In addition to being an Emotionally Focused Therapist, I am also a Grandma. I have taken care of my first grandchild on a regular basis for the past year. He is now 18 months old and is so full of life and confidence when he is feeling safe and secure. I am a primary attachment figure for him. He depends on me to be there for him and I am.
The other day while he was in my care at my home something terrifying happened for him. You are probably wondering, “oh no, what horrible event happened?” Here is an example of what happens when a baby, a child, or an adult is thrown into primary emotion in an instant. It wasn’t a huge event —it actually was nothing from my adult attached perspective.
The doorbell rang.
That was it.
I left my grandson standing in the living room to go to the front door to see who was there. Now, the 2 big dogs I own were barking so that did add to the commotion, but other than that from my perspective there was nothing to be alarmed about. But for my grandson, it was absolutely terrifying: his grandma walked away from him and left him in the room by himself when something unknown was happening.
Primal Fears in Relationships
He ran into the hallway and was crying in the most primal way I have ever seen and reached his arm out to me while I was about 10 feet in front of him by the door I was opening. You would have thought he was reaching out over a cliff shouting “save me!” I immediately saw and felt the fear in his face and body and cry and went to him and picked him up. He needed me immediately in that instant to reassure him that I was there for him, that I cared for him, that I could be counted on when he was so afraid.
He was experiencing primary emotion — we might call it “flight or fight” emotion. The “gut” reaction that floods us immediately when we feel threatened. He didn’t stop to think about it, he felt it in his entire being. That’s how it is for us as adults also; primary emotions come up when we feel threatened in our primary attachment relationships. We don’t think first, we feel and we are scared, just like my grandson. We wonder: “Are you there for me?”; “Will you comfort me?”; “Will you help me to feel safe?”

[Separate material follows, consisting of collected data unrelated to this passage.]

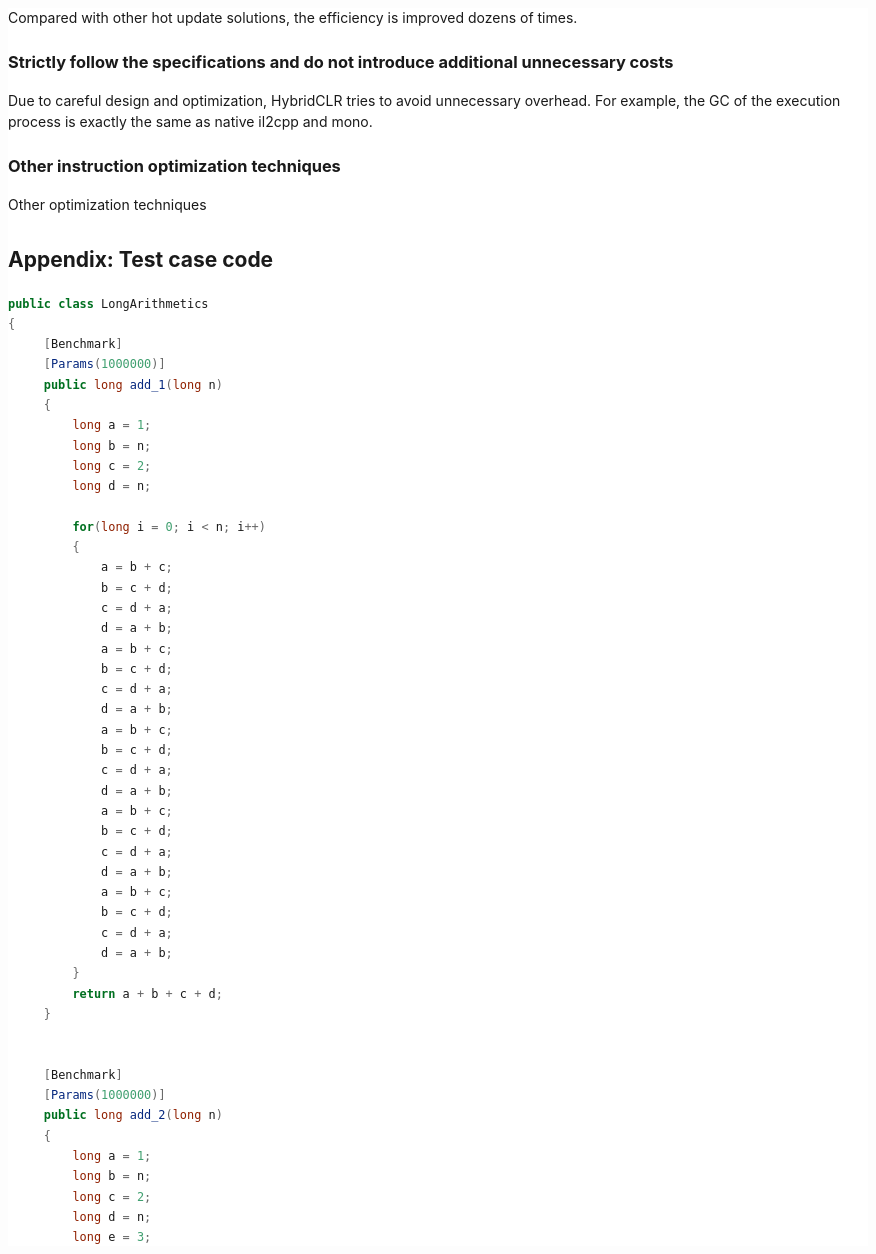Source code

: Compared with other hot update solutions, the efficiency is improved dozens of times.

### Strictly follow the specifications and do not introduce additional unnecessary costs

Due to careful design and optimization, HybridCLR tries to avoid unnecessary overhead. For example, the GC of the execution process is exactly the same as native il2cpp and mono.

### Other instruction optimization techniques

Other optimization techniques

## Appendix: Test case code



```csharp
public class LongArithmetics
{
     [Benchmark]
     [Params(1000000)]
     public long add_1(long n)
     {
         long a = 1;
         long b = n;
         long c = 2;
         long d = n;
        
         for(long i = 0; i < n; i++)
         {
             a = b + c;
             b = c + d;
             c = d + a;
             d = a + b;
             a = b + c;
             b = c + d;
             c = d + a;
             d = a + b;
             a = b + c;
             b = c + d;
             c = d + a;
             d = a + b;
             a = b + c;
             b = c + d;
             c = d + a;
             d = a + b;
             a = b + c;
             b = c + d;
             c = d + a;
             d = a + b;
         }
         return a + b + c + d;
     }


     [Benchmark]
     [Params(1000000)]
     public long add_2(long n)
     {
         long a = 1;
         long b = n;
         long c = 2;
         long d = n;
         long e = 3;

```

Emotional Responsiveness = Safety & Strength
How I responded to my grandson reassured him that what he felt was valid, that I understood, I had empathy for him. It didn’t matter that I knew he was not in danger, it mattered that I met him where he was with his fear. He quickly settled into my arms from a position of safety and allowed me to answer the door. In our attachment relationships as adults that is what we all long for: to be in a position of safety and security so we can go on and face each moment knowing our significant other has our back.